Rénovation thermique : peu de bailleurs respecteront la loi
Les futures contraintes imposées aux bailleurs ne font guère consensus. Dans une enquête menée auprès de ses adhérents qu'elle publiera fin avril, l'Unpi chiffre à moins de 30% la proportion des propriétaires bailleurs prêts à se mettre en conformité avec les nouvelles normes. Dans le détail, 12% envisagent d'engager des travaux au plus vite et 17% uniquement quand l'interdiction de louer un logement non conforme sera en place.
41% des bailleurs se disent non concernés par la nouvelle réglementation et 9% déclarent qu'ils continueront à louer sans rénovation préalable. Faute de pouvoir rénover leur bien, 13% envisagent de le vendre et 7% préféreront le laisser vacant.

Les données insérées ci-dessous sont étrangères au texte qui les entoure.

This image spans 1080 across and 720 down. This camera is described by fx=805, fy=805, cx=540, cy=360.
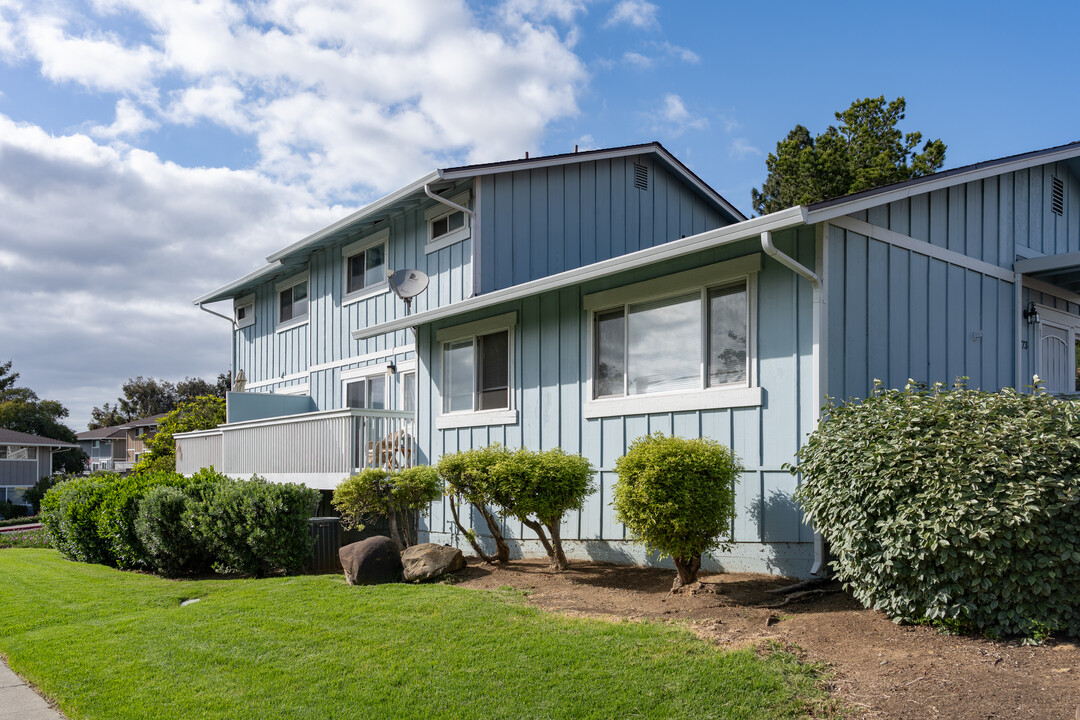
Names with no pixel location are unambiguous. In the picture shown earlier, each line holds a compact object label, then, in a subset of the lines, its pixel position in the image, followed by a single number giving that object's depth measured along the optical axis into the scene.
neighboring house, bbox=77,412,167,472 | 55.25
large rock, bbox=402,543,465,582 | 9.15
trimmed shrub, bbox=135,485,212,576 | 11.34
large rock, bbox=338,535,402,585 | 8.99
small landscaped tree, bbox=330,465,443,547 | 10.70
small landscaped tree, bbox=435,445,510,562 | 9.19
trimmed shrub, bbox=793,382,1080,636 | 5.33
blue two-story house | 8.14
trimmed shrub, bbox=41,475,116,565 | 13.74
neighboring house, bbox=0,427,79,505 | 45.28
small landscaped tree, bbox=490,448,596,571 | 8.89
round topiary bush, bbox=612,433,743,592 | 7.41
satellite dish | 13.87
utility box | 12.02
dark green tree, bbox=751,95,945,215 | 24.27
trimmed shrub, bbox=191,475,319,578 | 10.64
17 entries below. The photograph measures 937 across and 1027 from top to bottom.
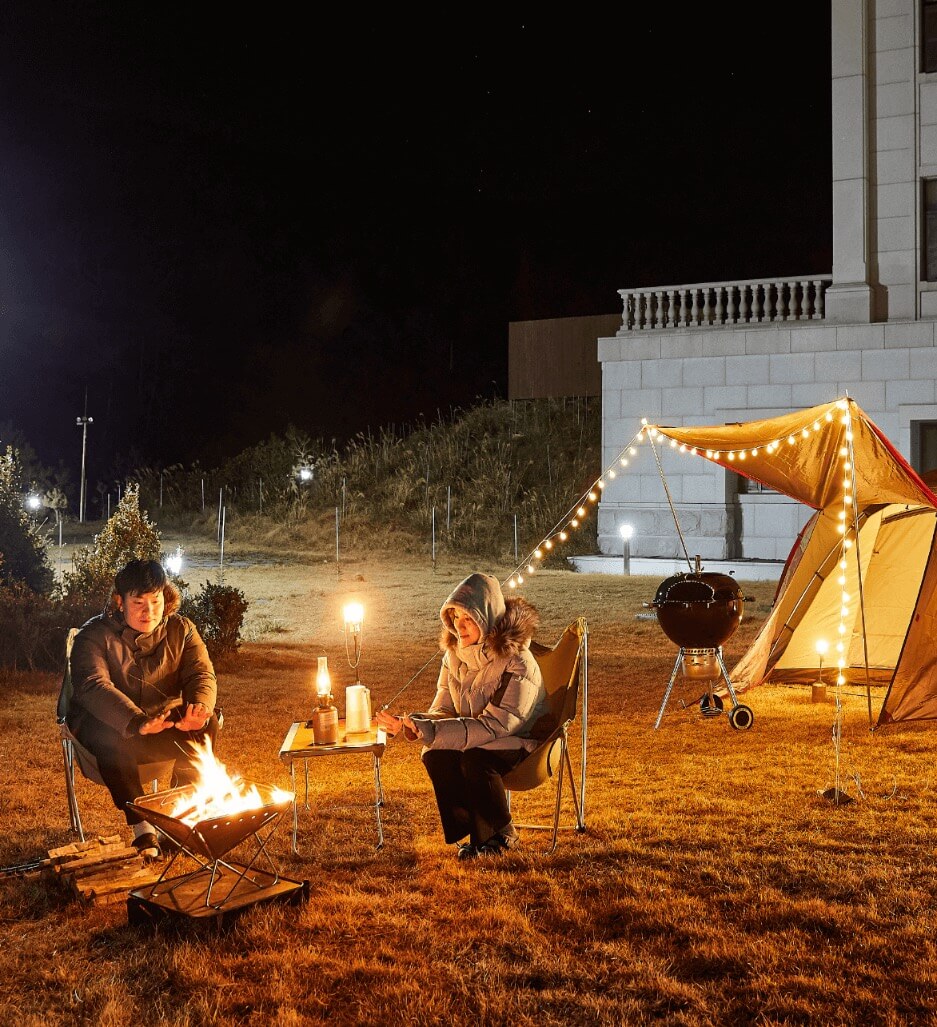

Si les 1,7 million de logements classés F et G ne sont pas rénovés à échéance, ce sont autant de foyers qui n'auront plus de résidence principale.
Rénovation du parc locatif privé : un objectif nécessaire mais trop ambitieux
Dans un communiqué en date du 12 avril, si elle se déclare convaincue de la nécessité de rénover les logements proposés à la location, l'Unpi estime que le projet porté par la loi Climat et Résilience est trop ambitieux, surdimensionné par rapport aux moyens qui lui sont attribués. La rénovation du parc locatif privé a pris un réel retard, mais jusqu’à présent les bailleurs ont été exclus des aides à la rénovation auxquelles ont droit les propriétaires occupants. Rappelons que les logements loués ne seront éligibles à MaPrimRénov, principale aide à la rénovation, qu'à partir de juillet 2021. Or, près des trois quarts de logements G et 70% des logements E sont situés en appartements, donc très probablement en copropriété.
L'article 44 du projet de loi Climat oblige les copropriétés de plus de 15 ans à prévoir un plan pluriannuel de travaux sur 10 ans, de le chiffrer et de provisionner chaque année les fonds nécessaires à cette rénovation. Cette mesure entrera en vigueur en janvier 2023 pour les copropriétés comprenant plus de 200 lots à usage de logements, bureaux ou commerces, en janvier 2024 pour celles comprenant au plus 50 lots, et en janvier 2025 pour celles comptant au plus 50 lots.
L'Unpi a fait le calcul : il faudrait 56 milliards d'euros pour amener les logements classés E, F et G à un classement D, et pas moins de 88 milliards d'€ pour atteindre la norme BBC (Bâtiment Basse Consommation). Rénover un logement G coûte entre 22 000€ et 40 000€ selon le niveau de performance énergétique (D à BBC). L'enveloppe de 1,7 milliard d'€ consacrée cette année au budget de MaPrimRénov paraît dérisoire ; il faudrait a minima qu'elle soit triplée.
L'Unpi demande un meilleur accompagnement des propriétaires bailleurs, en créant notamment des conditions fiscales leur permettant de garantir leurs capacités financières d'engager une rénovation dans les normes. Sous peine de les voir renoncer à entreprendre les travaux qu’ils jugent inaccessibles, quitte à se mettre hors la loi, comme l'indique l'enquête de l'Unpi.